Patent application title: Chlorine dioxide treatment compositions and processes
Hui Xu (Franklinton, NC, US)
Kim Bloomfield (Raleigh, NC, US)
Henrik Lund (Bagsvaerd, DK)
IPC8 Class: AD21H1700FI
Class name: Treatment with particular chemical organic with inorganic chlorine containing material
Publication date: 2015-10-29
Patent application number: 20150308049
The present invention relates to methods and compositions for chlorine
dioxide delignification and/or bleaching processes by reacting pulp with
chlorine dioxide and a peroxidase and/or a laccase.
1. A method for delignifying and/or bleaching of a pulp, comprising
reacting chlorine dioxide, a haloperoxidase and a pulp.
2. The method of claim 1, wherein the haloperoxidase is a chloride peroxidase.

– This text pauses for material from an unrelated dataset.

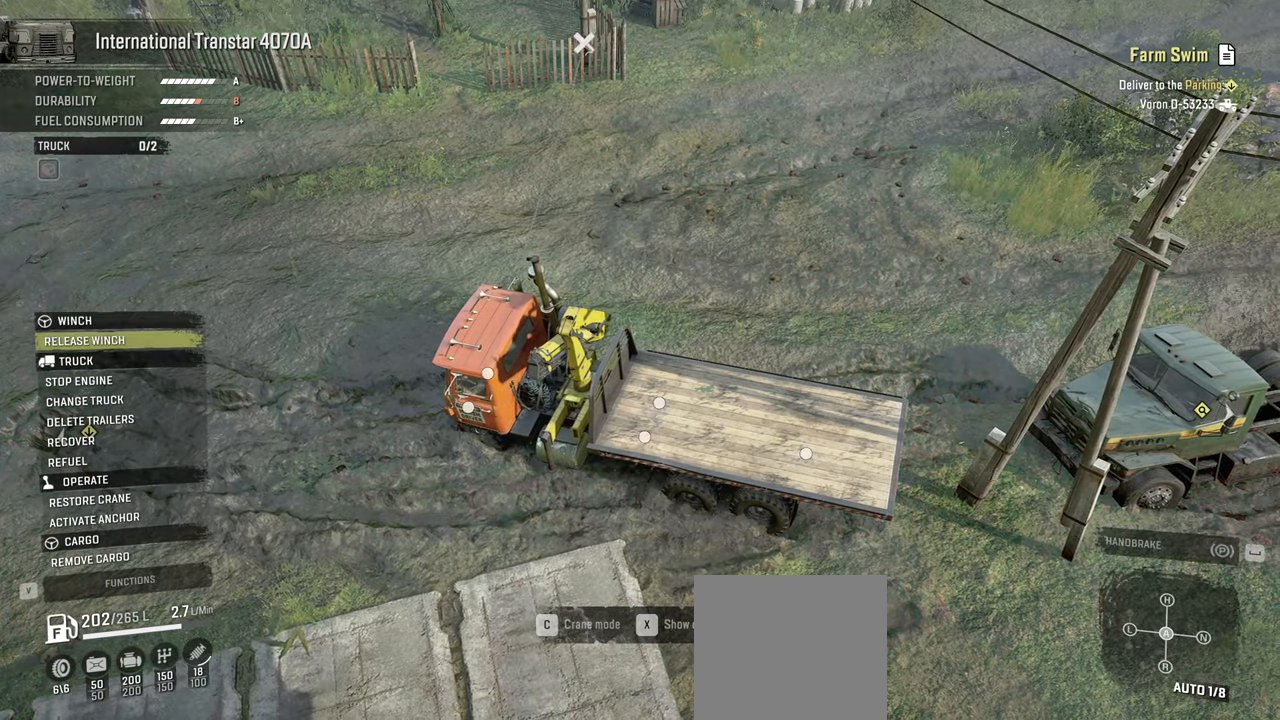
{"buttons": [], "left_stick": "center", "right_stick": "center", "events": []}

3. The method of claim 1, wherein the haloperoxidase is a Coprinus peroxidase, a Bacillus peroxidase, a soy bean peroxidase or a horseradish peroxidase.
4. The method of claim 2, wherein the chloride peroxidase is a Curvularia inaequalis peroxidase or a Curvularia verruculosa peroxidase.
CROSS-REFERENCE TO RELATED APPLICATIONS
 This application is a division of U.S. 11/910,987 filed Nov. 27, 2007, now pending, which is a 35 U.S.C. 371 national application of PCT/US2005/015577 filed May 4, 2005, which claims priority or the benefit under 35 U.S.C. 119 of U.S. provisional application No. 60/567,488 filed May 3, 2004, the contents of which are fully incorporated herein by reference.
FIELD OF THE INVENTION
 The present invention relates to methods and compositions for improving chlorine dioxide treatment processes, such as, pulp delignification and bleaching processes.
 Chlorine dioxide is one of the most widely used delignification/bleaching agents in the pulp and paper industry, providing a high-quality, low-cost delignification and bleaching process. Chlorine dioxide treatment is superior to chlorine bleaching processes in that it virtually eliminates all dioxin discharges into the environment, and has accordingly, helped pulp and paper manufactures to employ environmentally friendly processes and to meet environmental requirements. Accordingly, the use of chlorine dioxide treatment is increasing and most pulp and paper mills now have at least one chlorine dioxide delignification or bleaching stage. Chlorine dioxide treatment has also been used to treat wastewater, sludge and other process streams.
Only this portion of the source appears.